[[ INFORMATION GIVEN open ]]
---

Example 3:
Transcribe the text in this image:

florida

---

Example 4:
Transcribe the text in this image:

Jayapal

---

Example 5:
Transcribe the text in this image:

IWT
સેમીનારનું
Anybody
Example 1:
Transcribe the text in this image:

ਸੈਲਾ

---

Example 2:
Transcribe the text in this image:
[[ INFORMATION GIVEN closed ]]
Scan the listing above and work out how many of its lines contain the word "Example". Report only that number.

5